• _TASK DETAILS_
Retype the listing exactly, minus its pictures.

• _THE DATA_
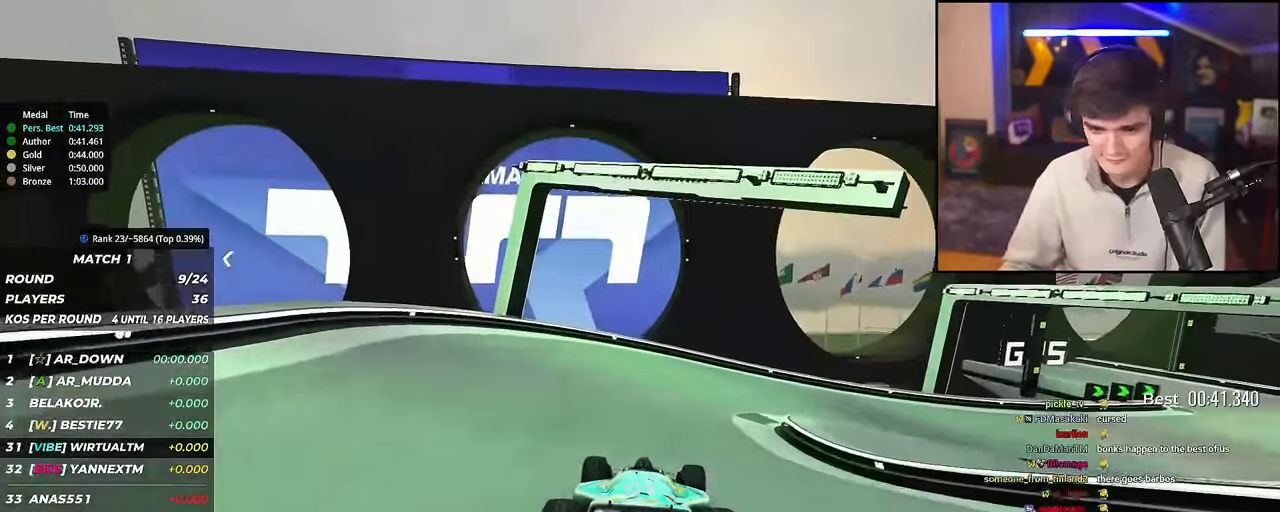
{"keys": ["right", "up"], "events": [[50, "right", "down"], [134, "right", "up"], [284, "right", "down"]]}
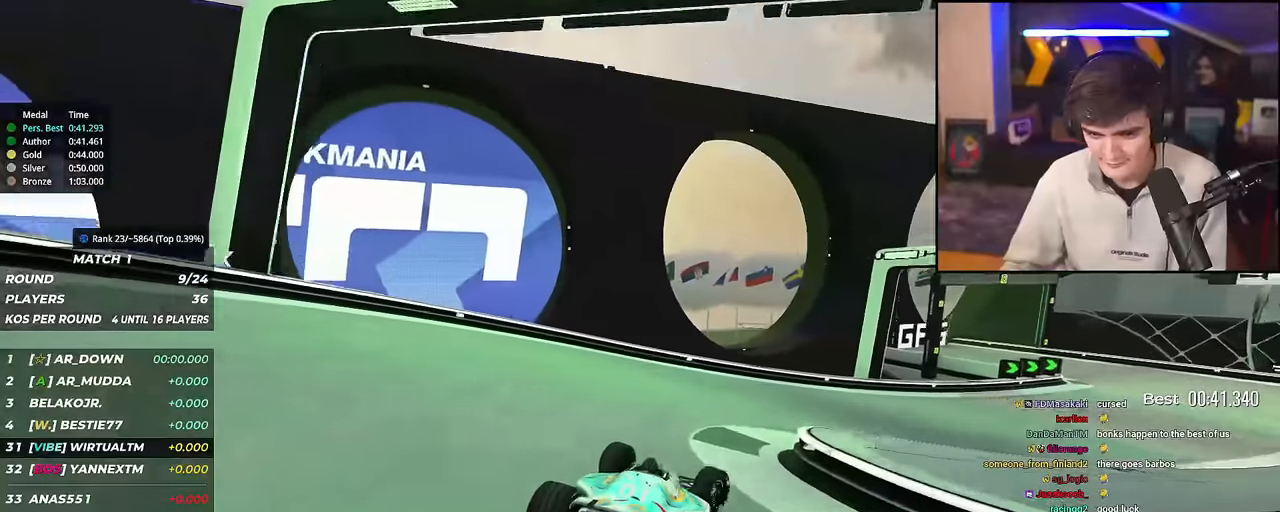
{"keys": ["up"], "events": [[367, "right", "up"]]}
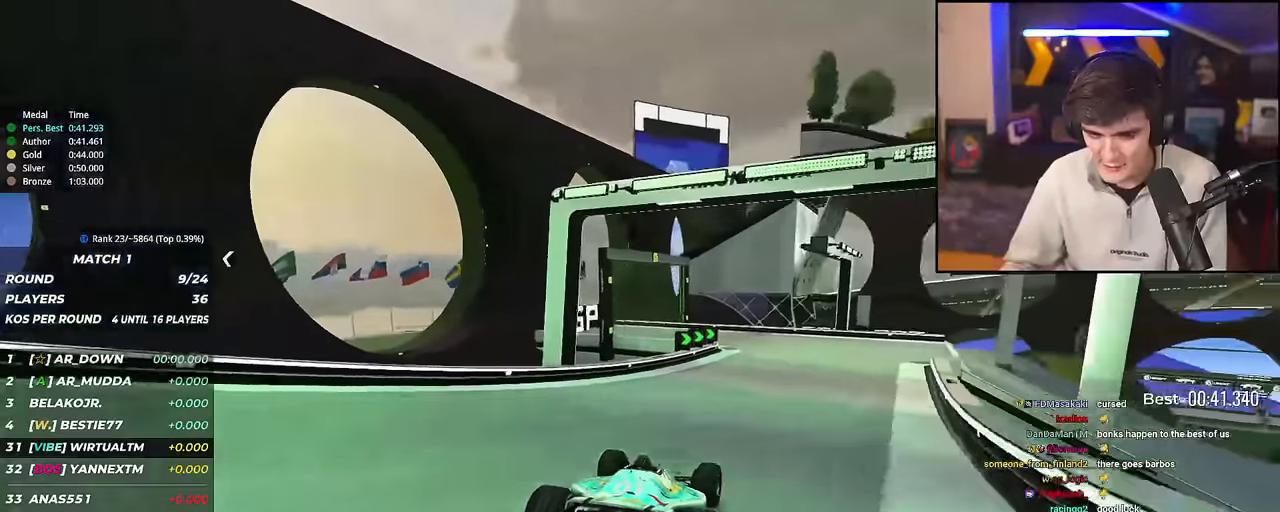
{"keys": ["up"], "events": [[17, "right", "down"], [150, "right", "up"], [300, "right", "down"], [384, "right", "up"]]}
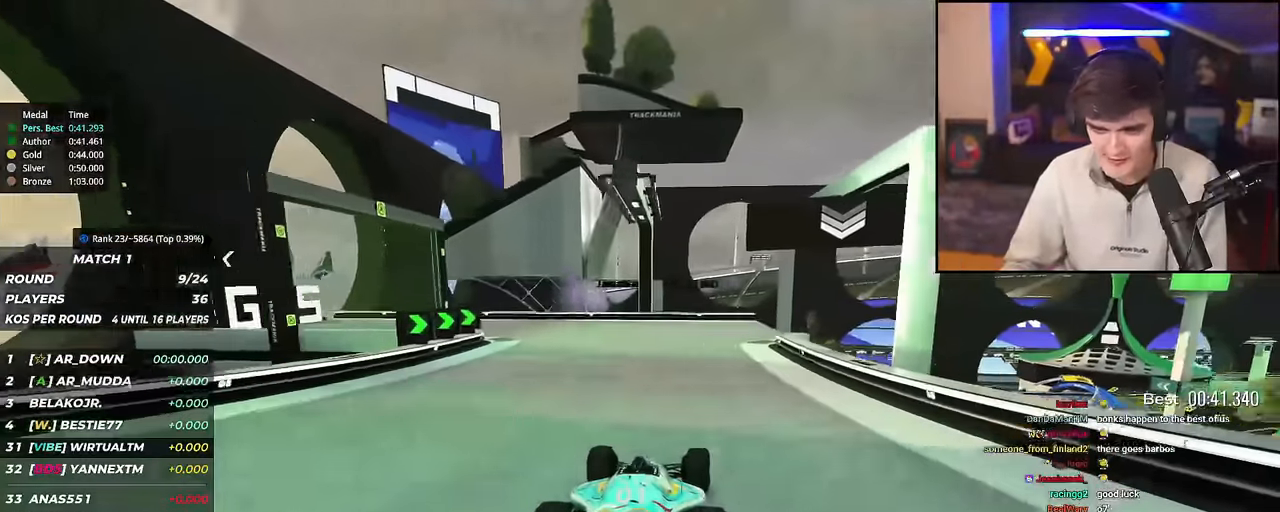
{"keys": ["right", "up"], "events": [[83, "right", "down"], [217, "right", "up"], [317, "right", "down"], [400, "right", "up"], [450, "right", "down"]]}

• _RESPONSE BELOW_
{"keys": ["right", "up"], "events": [[50, "right", "down"], [134, "right", "up"], [284, "right", "down"]]}
{"keys": ["up"], "events": [[367, "right", "up"]]}
{"keys": ["up"], "events": [[17, "right", "down"], [150, "right", "up"], [300, "right", "down"], [384, "right", "up"]]}
{"keys": ["right", "up"], "events": [[83, "right", "down"], [217, "right", "up"], [317, "right", "down"], [400, "right", "up"], [450, "right", "down"]]}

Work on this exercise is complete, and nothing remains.